Fortune hadn’t finished dealing her fresh blows, either. Soon after his birth, Gary—whom everyone called Kirby—contracted measles, which led to acute encephalitis. He slept straight through a week or two as though in a coma, Marion sitting by his bedside in anxious agony the whole time. When he awoke, she noticed his movements had changed. The sickness had left Kirby mentally challenged. My grandmother would have to watch him like a baby his entire life, which meant she couldn’t take a job until one of the other kids got old enough to
handle the responsibility. From an early age, Curtis helped with the small things—Marion remembered that by three years old, he could diaper Carolyn as well as she could. Still, she was the only adult and had to handle the big things. With government aid now her only possible source of income, she stared desperation dead in the eye.
Hunger hounded the family, but my grandmother kept them alive any way she could, stretching every dollar until the eagle grinned. Most times they ate rice, or beans, or anything that cheaply filled a grumbling belly. Meat was a delicacy enjoyed maybe one weekend of every month, and it consisted of chicken necks, or backs, or any other part of the animal that people with money wouldn’t eat. “Mom had this great big pot and she would cook beans and neck bones,” Aunt Carolyn recalls. “She’d cook it on Monday, and we’d eat all the meat out on Monday, but it was always on the table until we ate up all the beans. I just now learned how to eat beans again, because I swore when I got grown, I would never eat beans.”

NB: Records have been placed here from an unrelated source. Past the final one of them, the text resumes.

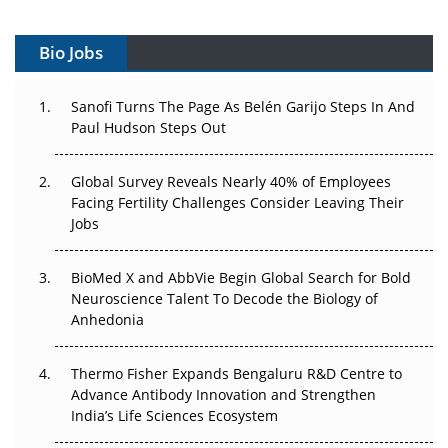
Vectors, Plasmids and the CGT Trap: APAC's Cell and
Gene Therapy Ambitions Face an Upstream Bottleneck
Bio Jobs
Can APAC Build Radioligand Therapy Before the Atoms
Decay?
Sanofi Turns The Page As Belén Garijo Steps In And
Paul Hudson Steps Out
The Great Biopharma Reset: 50 Developments That
Changed Everything in H1 2026
Global Survey Reveals Nearly 40% of Employees
Facing Fertility Challenges Consider Leaving Their
Beyond the Trial: Can Real-World Evidence Earn
Jobs
Regulatory Trust in APAC?
Beyond the Obvious Giant: Where APAC's Clinical Trials
BioMed X and AbbVie Begin Global Search for Bold
Go Next
Neuroscience Talent To Decode the Biology of
Anhedonia
The Frontier That Won’t Quite Arrive
Thermo Fisher Expands Bengaluru R&D Centre to
Can APAC Biomanufacturing Decarbonise Without
Advance Antibody Innovation and Strengthen
Pricing Itself Out?
India’s Life Sciences Ecosystem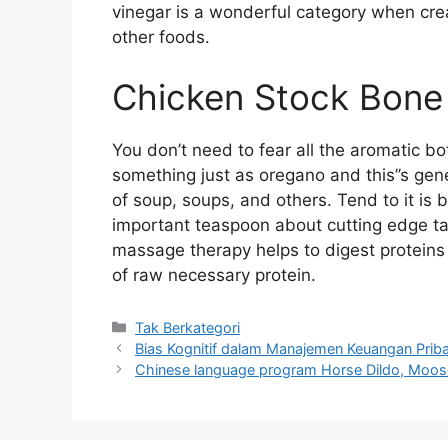
vinegar is a wonderful category when cre
other foods.
Chicken Stock Bone
You don’t need to fear all the aromatic bota
something just as oregano and this’’s gene
of soup, soups, and others. Tend to it is 
important teaspoon about cutting edge tar
massage therapy helps to digest proteins 
of raw necessary protein.
Kategori
Tak Berkategori
Bias Kognitif dalam Manajemen Keuangan Priba
Chinese language program Horse Dildo, Moose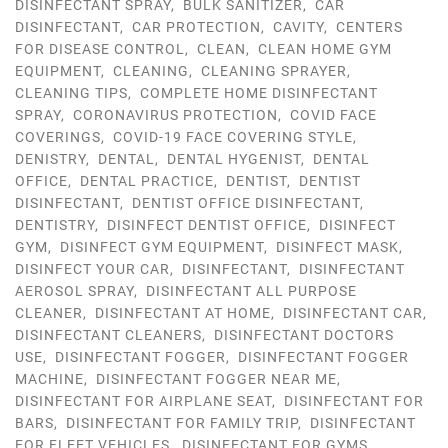
DISINFECTANT SPRAY
,
BULK SANITIZER
,
CAR
DISINFECTANT
,
CAR PROTECTION
,
CAVITY
,
CENTERS
FOR DISEASE CONTROL
,
CLEAN
,
CLEAN HOME GYM
EQUIPMENT
,
CLEANING
,
CLEANING SPRAYER
,
CLEANING TIPS
,
COMPLETE HOME DISINFECTANT
SPRAY
,
CORONAVIRUS PROTECTION
,
COVID FACE
COVERINGS
,
COVID-19 FACE COVERING STYLE
,
DENISTRY
,
DENTAL
,
DENTAL HYGENIST
,
DENTAL
OFFICE
,
DENTAL PRACTICE
,
DENTIST
,
DENTIST
DISINFECTANT
,
DENTIST OFFICE DISINFECTANT
,
DENTISTRY
,
DISINFECT DENTIST OFFICE
,
DISINFECT
GYM
,
DISINFECT GYM EQUIPMENT
,
DISINFECT MASK
,
DISINFECT YOUR CAR
,
DISINFECTANT
,
DISINFECTANT
AEROSOL SPRAY
,
DISINFECTANT ALL PURPOSE
CLEANER
,
DISINFECTANT AT HOME
,
DISINFECTANT CAR
,
DISINFECTANT CLEANERS
,
DISINFECTANT DOCTORS
USE
,
DISINFECTANT FOGGER
,
DISINFECTANT FOGGER
MACHINE
,
DISINFECTANT FOGGER NEAR ME
,
DISINFECTANT FOR AIRPLANE SEAT
,
DISINFECTANT FOR
BARS
,
DISINFECTANT FOR FAMILY TRIP
,
DISINFECTANT
FOR FLEET VEHICLES
,
DISINFECTANT FOR GYMS
,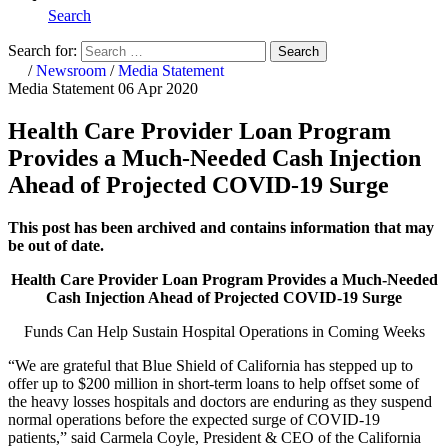
Search
Search for:
Search
Home
/
Newsroom
/
Media Statement
Media Statement
06 Apr 2020
Health Care Provider Loan Program
Provides a Much-Needed Cash Injection
Ahead of Projected COVID-19 Surge
This post has been archived and contains information that may
be out of date.
Health Care Provider Loan Program Provides a Much-Needed
Cash Injection Ahead of Projected COVID-19 Surge
Funds Can Help Sustain Hospital Operations in Coming Weeks
“We are grateful that Blue Shield of California has stepped up to
offer up to $200 million in short-term loans to help offset some of
the heavy losses hospitals and doctors are enduring as they suspend
normal operations before the expected surge of COVID-19
patients,” said Carmela Coyle, President & CEO of the California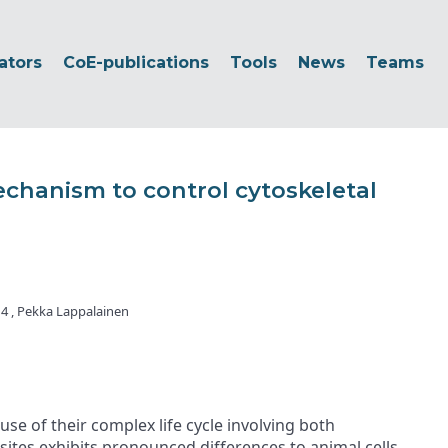
ators
CoE-publications
Tools
News
Teams
echanism to control cytoskeletal
r 4 , Pekka Lappalainen
e of their complex life cycle involving both
asites exhibits pronounced differences to animal cells.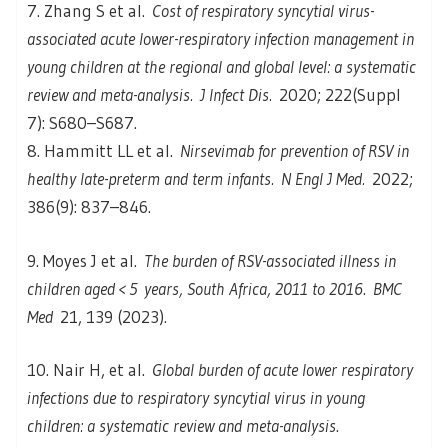
7. Zhang S et al.
Cost of respiratory syncytial virus-
associated acute lower-respiratory infection management in
young children at the regional and global level: a systematic
review and meta-analysis.
J Infect Dis.
2020; 222(Suppl
7): S680–S687.
8. Hammitt LL et al.
Nirsevimab for prevention of RSV in
healthy late-preterm and term infants.
N Engl J Med.
2022;
386(9): 837–846.
9. Moyes J et al.
The burden of RSV-associated illness in
children aged < 5 years, South Africa, 2011 to 2016
.
BMC
Med
21, 139 (2023).
10. Nair H, et al.
Global burden of acute lower respiratory
infections due to respiratory syncytial virus in young
children: a systematic review and meta-analysis
.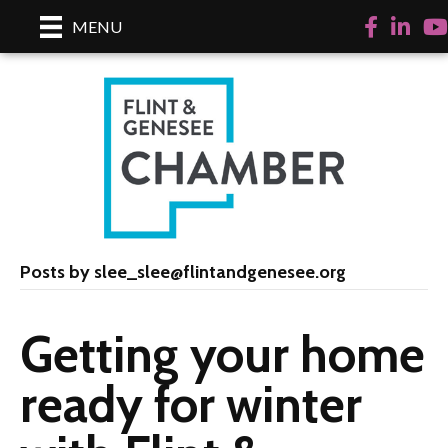
Facebook
Linked
Yo
MENU
Posts by slee_slee@flintandgenesee.org
Getting your home
ready for winter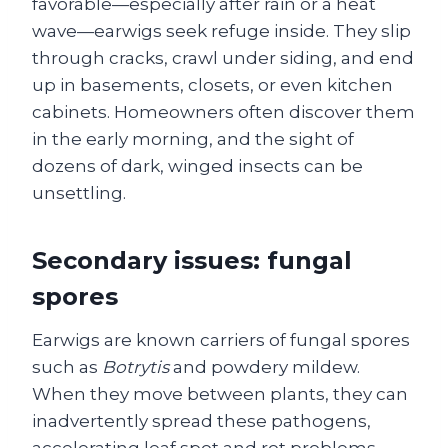
favorable—especially after rain or a heat
wave—earwigs seek refuge inside. They slip
through cracks, crawl under siding, and end
up in basements, closets, or even kitchen
cabinets. Homeowners often discover them
in the early morning, and the sight of
dozens of dark, winged insects can be
unsettling.
Secondary issues: fungal
spores
Earwigs are known carriers of fungal spores
such as
Botrytis
and powdery mildew.
When they move between plants, they can
inadvertently spread these pathogens,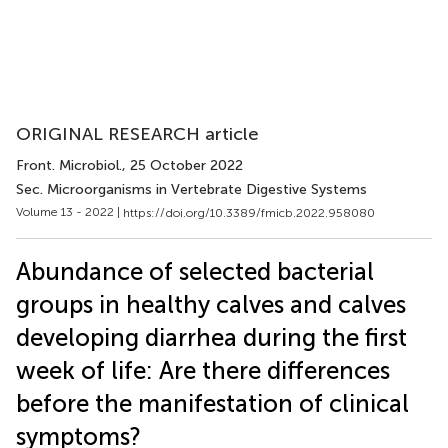
ORIGINAL RESEARCH article
Front. Microbiol.
, 25 October 2022
Sec. Microorganisms in Vertebrate Digestive Systems
Volume 13 - 2022 |
https://doi.org/10.3389/fmicb.2022.958080
Abundance of selected bacterial
groups in healthy calves and calves
developing diarrhea during the first
week of life: Are there differences
before the manifestation of clinical
symptoms?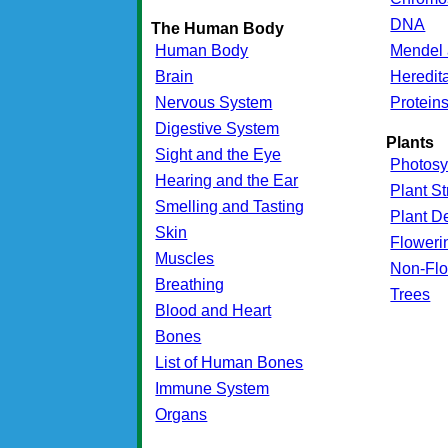
DNA
The Human Body
Human Body
Mendel 
Brain
Heredit
Nervous System
Protein
Digestive System
Plants
Sight and the Eye
Photosy
Hearing and the Ear
Plant St
Smelling and Tasting
Plant D
Skin
Floweri
Muscles
Non-Flo
Breathing
Trees
Blood and Heart
Bones
List of Human Bones
Immune System
Organs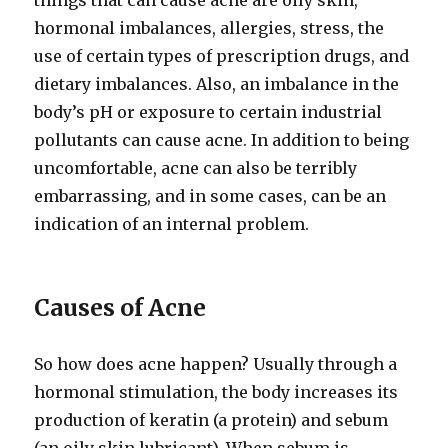
things that can cause acne are oily skin,
hormonal imbalances, allergies, stress, the
use of certain types of prescription drugs, and
dietary imbalances. Also, an imbalance in the
body’s pH or exposure to certain industrial
pollutants can cause acne. In addition to being
uncomfortable, acne can also be terribly
embarrassing, and in some cases, can be an
indication of an internal problem.
Causes of Acne
So how does acne happen? Usually through a
hormonal stimulation, the body increases its
production of keratin (a protein) and sebum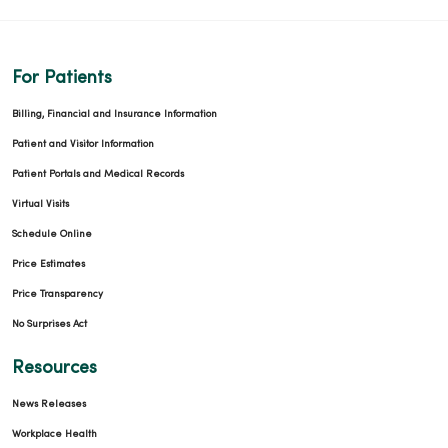
For Patients
01/30/2026
Billing, Financial and Insurance Information
Patient and Visitor Information
Patient Portals and Medical Records
Virtual Visits
01/23/2026
Schedule Online
Price Estimates
Price Transparency
01/16/2026
No Surprises Act
Resources
News Releases
01/15/2026
Workplace Health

The family lived on the run, chased by creditors and landlords from one seedy flophouse to the next. Being a poor Negro in Chicago meant you rarely got a sense of belonging anywhere. After Mannish deserted the family, they lived in a dingy apartment on South Washtenaw Avenue, where Marion began dating a man named Eddie who abused her. One of Aunt Carolyn’s earliest memories is scrambling up the fire escape to Grandma Sadie’s apartment, which was just above theirs, and begging her to come down and stop Eddie from hitting Marion. “Mama was kind of on the timid side, and Grandma was just very boisterous,” Aunt Carolyn says. “Mama wasn’t a fighter, but Grandma was. And [Eddie] didn’t mess with Grandma. Grandma ended up putting him out.”